Cautionary Tale (KS), Processing Times Update
September 5, 2014 Leave a comment
I assume that immigration lawyers don’t have many would-be immigrants calling up to say “I want to get a CR1 visa. Please help me find a wife.” People understand that marriage and immigration are separate issues. Of course the lawyer who handles your paperwork doesn’t also help you fall in love. The CR1 relative visa grants you benefits based on a relationship that you have entered into, but the marriage decision is obviously separate from and prior to the immigration process.
When all this is clear for an immigrant spouse, why do immigrant investors get confused? Immigration lawyers do often hear the request “I want to get an EB-5 visa. Please help me find an investment.” Apparently many people do not understand that, in the US, the investment decision and the immigration decision are separate. The lawyer who handles your immigration paperwork is not placed or qualified to select a good investment for you. Neither is USCIS. The EB-5 visa grants you benefits based on an investment decision that you have made, and that decision involves factors that are separate from immigration considerations. Potential immigrant investors, take note! Investing half a million or a million dollars is a serious matter in itself, just as getting married is a serious matter in itself. These are not fundamentally immigration matters, even when they provide a basis for a visa later. Get advice from people who know about investing or who know about marriage. Go on lots of dates, talk about everything, meet the family, see a marriage counselor. Research the investment opportunity and the principals and get qualified investment advice. If you skip all that and just focus on immigration, you’re missing the point and are very vulnerable to getting hurt by your marriage or by your investment decision.

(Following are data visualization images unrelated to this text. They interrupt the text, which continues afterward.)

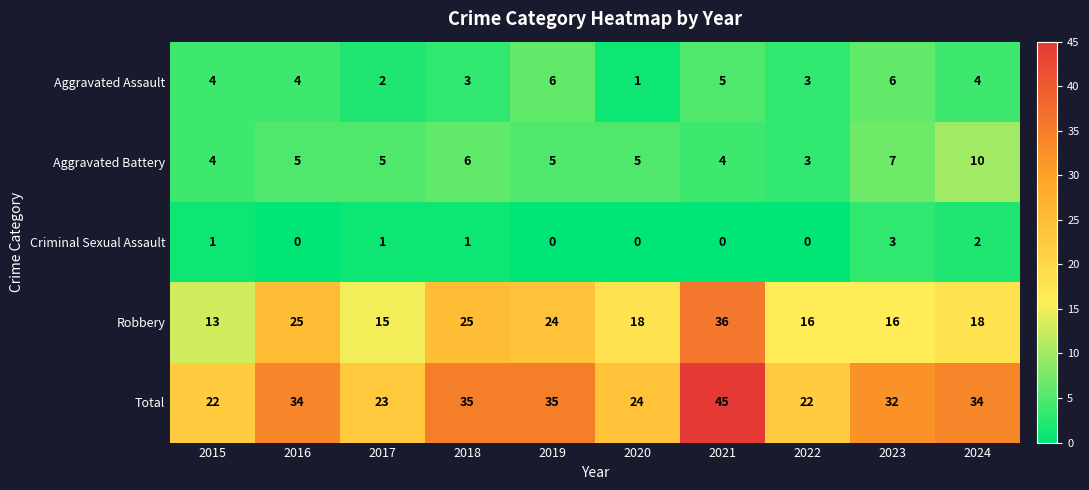

What is the spread (max minus min) of values at 2024?

32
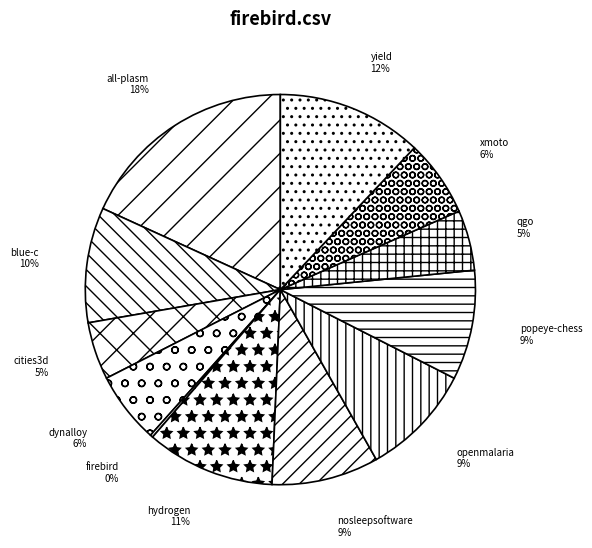

How many slices are in this pie chart?

12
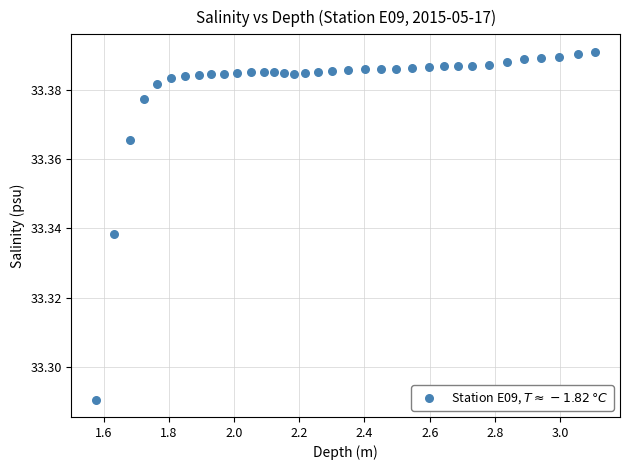

What is the range of X values (max minus min)?

1.5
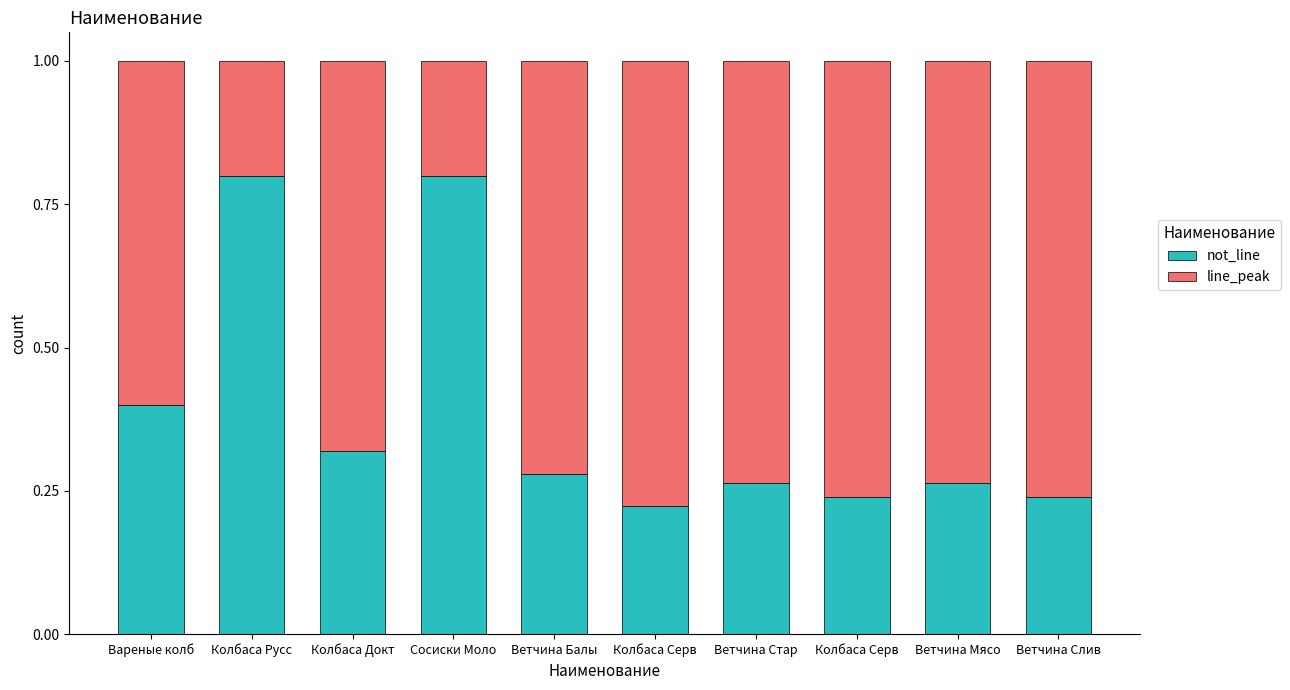

What are all the series names shown in the legend?

not_line, line_peak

The news this week reminds us of what can happen. See the SEC’s notice “SEC Charges L.A.-Based Immigration Attorneys With Defrauding Investors Seeking U.S. Residency” and a more detailed article in the local news “Three charged by SEC in western Kan. ethanol scheme.” It’s hard to tell whether this started out a fraud or just as incompetence/bad luck that spiraled into fraud, but either way I don’t think this could have happened if the victims involved had recognized that EB-5 investment decisions require serious attention and diligence, and that one should not depend on immigration consultants to advise on much less to manage investments. At the same time, the perpetrators might not have dared so much had they taken the investment angle of EB-5 seriously. Maybe the perpetrators thought that EB-5 is just an immigration program and they were free to do what they wanted so long as not caught by USCIS review. Now the heavy hand of the Securities and Exchange Commission is on them, reminding them that EB-5 investments are investments and regulated and policed as such, regardless of the immigration angle.
In other news, IPO processing times have been updated on the USCIS Processing Time Information page, with little change since last update.